Scott Group - Analyst
Just one real quick follow-up on the new boxes. Is it a fair way to think about it, 3,000 new boxes off a base of about 18,000 this year that you're thinking double-digit plus volume growth or -- for next year or should we be thinking about it more off the 70,000 base, including EMP and UMAX?
Terri Pizzuto - CFO, PAO, EVP, Treasurer
We stay away from volume growth predictions because we're not so good at that.
Dave Yeager - Chairman, CEO
We're not good with it, but we obviously feel as though we will grow volume next year. (Multiple speakers)
Scott Group - Analyst
But directionally, how should we think -- do you think about needing 3,000 off of a base of 20 or off of a base of 70 to fulfill what you are hoping for?

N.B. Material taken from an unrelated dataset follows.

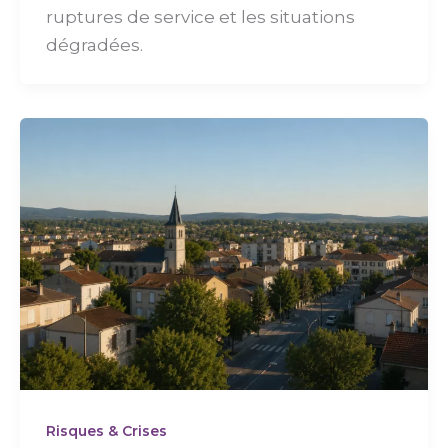
ruptures de service et les situations
dégradées.
Risques & Crises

Dave Yeager - Chairman, CEO
We look at it off of a base of 20.
Scott Group - Analyst
Great. Thank you, guys.
Operator
This concludes our question-and-answer session for today. I would now like to turn the conference back to Mr. Yeager for closing comments.
Dave Yeager - Chairman, CEO
Thank you for joining us for our third-quarter conference call. As always, if you do have any additional questions, et cetera, please feel free to call us. Thank you.
Operator
Ladies and gentlemen, thank you for participating in today's conference. This does conclude the presentation. Thank you for your participation. You may now disconnect and have a great day.